To view the VPC and vSwitch with which the resource group is associated, perform the following operations: Log on to the DataWorks console. In the top navigation bar, select the region in which you activate DataWorks. In the left-side navigation pane, click Resource Groups. On the Resource Groups page, find the created resource group and click Network Settings in the Actions column. In the Data Scheduling & Data Integration section of the VPC Binding tab on the page that appears, view the VPC and vSwitch with which the resource group is associated. For more information about VPCs and vSwitches, see What is a VPC?
Associate vSwitch
Access Mode
Select SNAT for All VPC Resources.
EIP
Select Purchase EIP.
Service-linked Role
Click Create Service-linked Role to create a service-linked role if this is the first time you create a NAT gateway.
NoteYou can retain the default values for the parameters that are not described in the preceding table.
Click Buy Now. On the Confirm page, read the terms of service, select the check box for Terms of Service, and then click Confirm.
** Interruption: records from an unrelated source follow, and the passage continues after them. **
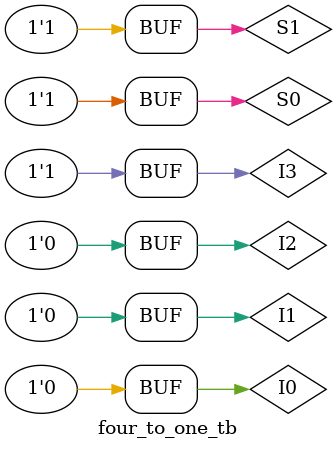
<source format=v>
module four_to_one(I0,I1,I2,I3,S0,S1,Y);
input I0,I1,I2,I3,S0,S1;
output Y;
assign Y=((~S0)&(~S1)&I0)|((~S0)&(S1)&I1)|((S0)&(~S1)&I2)|((S0)&(S1)&I3);
endmodule
module four_to_one_tb;
reg S0,S1,I0,I1,I2,I3;
wire Y;
four_to_one f1(I0,I1,I2,I3,S0,S1,Y);
initial begin
    S0 =0; S1 =0; I0 =0; I1 =0; I2 =0; I3 =0;
    $monitor ("Time:%f, S0:%b S1:%b I0:%b I1:%b I2:%b I3:%b Y:%b",$time, S0, S1, I0, I1, I2, I3, Y);
    #5 S0 =0; S1 =0; I0 =0; I1 =0; I2 =0; I3 =0;
    #5 S0 =0; S1 =0; I0 =1; I1 =0; I2 =0; I3 =0;
    #5 S0 =0; S1 =1; I0 =0; I1 =0; I2 =0; I3 =0;
    #5 S0 =0; S1 =1; I0 =0; I1 =1; I2 =0; I3 =0;
    #5 S0 =1; S1 =0; I0 =0; I1 =0; I2 =0; I3 =0;
    #5 S0 =1; S1 =0; I0 =0; I1 =0; I2 =1; I3 =0;
    #5 S0 =1; S1 =1; I0 =0; I1 =0; I2 =0; I3 =0;
    #5 S0 =1; S1 =1; I0 =0; I1 =0; I2 =0; I3 =1;
end
endmodule
</source>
Optional. Add the RAM user that you want to use to the workspace as a member and grant the required permissions to the member.
Only workspace members can run EMR tasks in DataStudio. You can add the RAM user that you want to use to the workspace as a member and grant the required permissions to the member. For more information, see Manage permissions on workspace-level services.
NoteThe Alibaba Cloud account to which a workspace belongs and the RAM user that is used to create a workspace automatically become members of the workspaces and are assigned the Workspace Administrator role.
Register the EMR cluster to DataWorks and initialize the serverless resource group.
You can use the EMR cluster in DataWorks only if you register the cluster to DataWorks. For more information, see Register an EMR cluster to DataWorks.
ImportantYou must make sure that the initialization of the resource group is successful. Otherwise, tasks that use the resource group may fail. If the initialization of the resource group fails, you can view the failure cause and perform a network connectivity diagnosis as prompted.
Key parameters for registering an EMR cluster to DataWorks:
Alibaba Cloud Account To Which Cluster Belongs: Select Current Alibaba Cloud Account.
Cluster Type: Select Data Lake.
Default Access Identity: Select Cluster Account: Hadoop.